Françoise Giroud refusant de la faire entrer à l'Express, Albina se fait accueillir à bras ouverts par
Jean Daniel, directeur du Nouvel Observateur. Et puis elle entame une carrière de productrice de cinéma et remporte quelques beaux succès avec notamment le très beau film « L'Important c'est d'aimer » avec
Romy Schneider et
Jacques Dutronc, en 1974. Albina décroche d'autres beaux succès et il lui arrive aussi de jouer dans les films de ses amis. Pendant ce temps, l'enfant grandit, à savoir
François-Xavier, qui décroche ses deux baccalauréats réclamés par ses parents afin d'avoir le droit de devenir pilote d'hélicoptère, tout comme son père avant lui. Mais Albina rechigne et ruse à ce qu'il choisisse cette carrière, à cause des risques encourus et des accidents dont elle reçoit l'écho parfois trop proche. Elle souhaite plutôt qu'il poursuive ses études, histoire de reculer cette échéance d'un métier à risques réels qui ne lui plaît pas du tout. Mais rien n'y fait,
François-Xavier est encore plus têtu que sa mère et veut devenir pilote. Pour gagner encore un peu de temps, Albina l'envoie dans une université américaine de pilotage et
François-Xavier y réussit pleinement. Un jour il devient pilote pour Airs Glaciers, ce qui provoque l'angoisse chronique de sa mère, surtout lorsqu'elle apprend la mort prématurée de proches, victimes d'accidents ou de meurtres présumés, comme ce pilote d'hélicoptère que connaissait très
François-Xavier. le 25 décembre 1985,
François-Xavier part sur le Paris-Dakar pour y copiloter l'hélicoptère de la course avec Thierry Sabine, directeur du célèbre rallye.
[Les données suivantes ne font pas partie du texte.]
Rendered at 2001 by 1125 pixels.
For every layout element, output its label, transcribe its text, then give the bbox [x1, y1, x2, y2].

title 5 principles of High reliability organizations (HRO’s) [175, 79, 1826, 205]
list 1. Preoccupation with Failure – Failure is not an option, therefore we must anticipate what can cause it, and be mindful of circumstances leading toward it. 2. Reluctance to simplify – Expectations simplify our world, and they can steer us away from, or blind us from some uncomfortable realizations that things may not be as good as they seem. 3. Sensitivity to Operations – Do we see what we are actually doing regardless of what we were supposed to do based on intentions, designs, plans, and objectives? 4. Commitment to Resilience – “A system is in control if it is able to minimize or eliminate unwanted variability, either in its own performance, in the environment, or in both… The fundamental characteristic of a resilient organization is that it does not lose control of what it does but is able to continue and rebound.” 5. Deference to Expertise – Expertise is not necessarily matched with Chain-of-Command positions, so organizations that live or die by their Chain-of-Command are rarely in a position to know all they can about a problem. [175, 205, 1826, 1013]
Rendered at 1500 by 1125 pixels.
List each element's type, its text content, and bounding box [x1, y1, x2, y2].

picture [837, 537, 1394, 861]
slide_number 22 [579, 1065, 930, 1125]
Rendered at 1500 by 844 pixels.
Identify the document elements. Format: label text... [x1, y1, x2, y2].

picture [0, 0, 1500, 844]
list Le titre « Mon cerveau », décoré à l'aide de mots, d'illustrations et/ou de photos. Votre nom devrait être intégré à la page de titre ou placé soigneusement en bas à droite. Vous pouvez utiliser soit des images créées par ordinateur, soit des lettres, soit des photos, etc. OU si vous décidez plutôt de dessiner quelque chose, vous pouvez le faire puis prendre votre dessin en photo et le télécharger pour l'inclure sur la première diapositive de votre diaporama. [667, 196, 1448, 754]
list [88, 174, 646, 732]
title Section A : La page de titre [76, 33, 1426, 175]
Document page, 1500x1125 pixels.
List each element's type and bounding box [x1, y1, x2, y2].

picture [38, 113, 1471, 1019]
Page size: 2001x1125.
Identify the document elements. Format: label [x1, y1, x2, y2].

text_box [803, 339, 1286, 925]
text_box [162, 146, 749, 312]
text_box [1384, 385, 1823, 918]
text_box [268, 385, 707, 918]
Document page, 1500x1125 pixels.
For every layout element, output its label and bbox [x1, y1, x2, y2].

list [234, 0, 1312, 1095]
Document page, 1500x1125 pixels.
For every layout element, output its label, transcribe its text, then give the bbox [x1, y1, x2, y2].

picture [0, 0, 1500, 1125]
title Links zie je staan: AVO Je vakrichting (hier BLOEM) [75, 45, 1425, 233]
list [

Albina ne sait pas qu'elle ne reverra plus jamais son fils bien que l'angoisse tenaille davantage ses entrailles et qu'elle ait tout fait pour qu'il renonce à ce choix où elle décelait un réel danger. Il était plutôt question qu'il pilote l'avion de son cousin Albert (de Monaco), du moins ce dernier lui en avait-il fait la demande mais que le jeune homme a déclinée au profit de Sabine. C'est le 14 janvier 1986 que
François-Xavier perdra la vie en même temps que quatre autres personnes que sur le coup, Albina ne mentionne pas, et parmi elles Thierry Sabine et Daniel Balavoine. Repliée dans une douleur extrême, elle revient juste sur les funérailles de son fils telles qu'elles se déroulent dans le Velais où le corps de son fils a été rapatrié et où il avait tellement d'amis. Sa mère y trouve une famille authentique et bénéficie d'un vrai soutien qui lui permet peu à peu de remonter la pente. Sans pour autant jamais accepter la mort de son fils ni faire vraiment son deuil. Mais elle doit se ressaisir et c'est en 1987 qu'elle accompagne
Bernard Kouchner au Liban pour y effectuer une mission humanitaire. Ainsi renoue-t-elle avec une vie à peu près normale en découvrant des malheurs qui quelque part ressemblent tellement au sien. Ensuite son intérêt et sa compassion se tournent vers les enfants prostitués en Thaïlande puis vers les enfants malades du sida aux Etats-Unis, lançant des programmes d'aide de nature pérenne et créant la fondation FXB qui s'occupe des prostituées asiatiques atteintes par le sida. Elle mène encore différentes actions pour les enfants colombiens porteurs du virus avant de partir en Inde pour y développer son action. Au fil des ans, des villages FXB surgissent aux quatre coins du monde pour accueillir les malades et leurs familles et pourvoir à leurs besoins vitaux. La fin du livre d'Albina du Boisrouvray ressemble à un bilan d'une vie déchirée par la mort terrible de son fils unique, dont finalement elle ne se remettra jamais mais qui a déclenché un vrai réveil humanitaire chez une femme dont la révolte était jusque-là plutôt brouillonne et stérile.
Femme libre et authentique, avec «
le courage de vivre », l'autrice livre un récit riche de révélations en expériences originales et aussi dramatique que quelquefois réellement drôle. C'est là son originalité et sa forme de philosophie. En conclusion, voilà une belle et sincère autobiographie en forme de coup de coeur, une confession pleine d'amour et de colère contre l'autorité parentale qui tournerait presque à la guerre avant de s'achever pour entamer un âpre et difficile combat pour trouver sa propre voie loin des chemins de la haute et trop riche bourgeoisie. Ce livre présente aussi un réel intérêt historique. Alors procurez-vous le d'urgence, il en vaut vraiment le détour.